Here and there we passed narrow wood staircases leading up into the school. Franklin stopped us at one of them and waved us up with his Beretta. Once we all reached the basement, he had us wait there while he climbed a second flight and unlocked the door at the top. He came back down.
“Go up.”
I recognized the odor before I even reached the top of the stairs. Sweat and chlorine. A stronger, more sour version of Tor’s smell. All of a sudden my forehead felt hot and cold at the same time. With my mouth taped up, I couldn’t seem to pull enough air in through my nostrils anymore. The duct tape sucked against my mouth as I struggled to breathe.
We stumbled into the boys’ locker room. The only light filtered in through small rippled-glass windows near the top of one wall. A few used towels draped over benches and hung from open locker doors.
My breathing sped up even more. Again I forced myself to focus. In a second, Franklin would march me over to that spot in the corner, rip off the duct tape, and tell me to say the words I’d said two years ago, the words he’d written down in the book. Keep your eyes to yourself, pervert.
But when the moment came, I wouldn’t say that sentence from the journal. I’d recite the last verse of the poem instead. I just had to get out the words before he pulled the trigger. I remembered them now. The lines seemed to glow inside my head.
Would the change in his brain happen fast enough to save me, though? Would the magic words transform him just like that? I had no idea, but at least there was hope.
Franklin directed Tor to wait off to the side. To me he said, “Go stand o
ver there.” He prodded me with the gun, but my legs barely had the strength to carry me forward. I felt like I was still wading through snow. Once I reached the far corner, Franklin turned me around and grabbed a corner of the duct tape covering my mouth. The goggles of his mask reflected back to me my heaving shoulders and pale face and wide eyes. The final stanza of the poem was there, on my taped-up lips, ready to spill out.
But he didn’t pull.
“No.” He shook his head. “You don’t get to talk. I don’t care if I lose a few points. I don’t want to hear your voice anymore.”
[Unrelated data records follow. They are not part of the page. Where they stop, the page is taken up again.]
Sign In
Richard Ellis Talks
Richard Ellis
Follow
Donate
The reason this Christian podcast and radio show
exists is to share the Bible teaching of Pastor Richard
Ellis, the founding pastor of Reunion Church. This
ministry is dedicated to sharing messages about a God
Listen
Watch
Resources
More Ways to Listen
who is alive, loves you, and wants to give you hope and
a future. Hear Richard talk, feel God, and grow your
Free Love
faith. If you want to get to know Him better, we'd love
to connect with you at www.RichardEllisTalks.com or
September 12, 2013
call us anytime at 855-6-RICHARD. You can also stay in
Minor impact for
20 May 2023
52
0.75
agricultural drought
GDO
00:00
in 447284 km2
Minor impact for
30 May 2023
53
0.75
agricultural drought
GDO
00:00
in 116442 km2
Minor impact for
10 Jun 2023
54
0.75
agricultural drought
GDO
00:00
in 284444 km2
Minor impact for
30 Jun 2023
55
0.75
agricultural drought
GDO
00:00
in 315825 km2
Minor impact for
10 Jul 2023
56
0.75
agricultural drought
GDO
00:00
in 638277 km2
He backed up a few steps and raised the Beretta. My vision blurred. It took me a second to realize I’d started crying. He hadn’t pulled off the tape, but I tried to say something anyway, maybe the poem or maybe something else, I didn’t even know, but it came out a formless moan. His finger tightened on the trigger. Next to me a locker lolled open like an empty coffin. This is it, I kept thinking. This is it. This is it. Me dying here, in this room, at Franklin’s hand. It didn’t feel real, but at the same time, it felt absolutely inevitable. I closed my eyes, pressing out tears.
I didn’t hear a gunshot. I heard a crash. When my eyes snapped open again, the mask and gun had disappeared. Tor had barreled into Franklin, and the two had rammed into the lockers. The gun skated across the concrete. They slid to the floor and wrestled there, their bodies a writhing mass.
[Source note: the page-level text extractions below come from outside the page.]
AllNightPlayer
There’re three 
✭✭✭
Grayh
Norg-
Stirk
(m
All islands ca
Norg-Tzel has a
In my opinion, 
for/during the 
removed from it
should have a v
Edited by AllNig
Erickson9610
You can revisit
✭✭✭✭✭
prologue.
Tor was a lot bigger than Franklin, but he still had his hands tied behind his back, just like I did. Franklin punched him with his fists, jabbed him with his elbows, even knocked his head, metal mask and all, against Tor’s. The blow stunned Tor, but only for a second. He kicked Franklin hard in the belly. A strangled grunt came from inside the mask. Franklin clambered away from Tor, who struggled to his feet and lunged after him like he wanted to keep on kicking. Rolling onto his back, Franklin reached into his coat for something.
A second Beretta.
The room exploded with noise and light. In the darkness that followed, I could just make out black spots of blood dotting the green lockers behind Tor.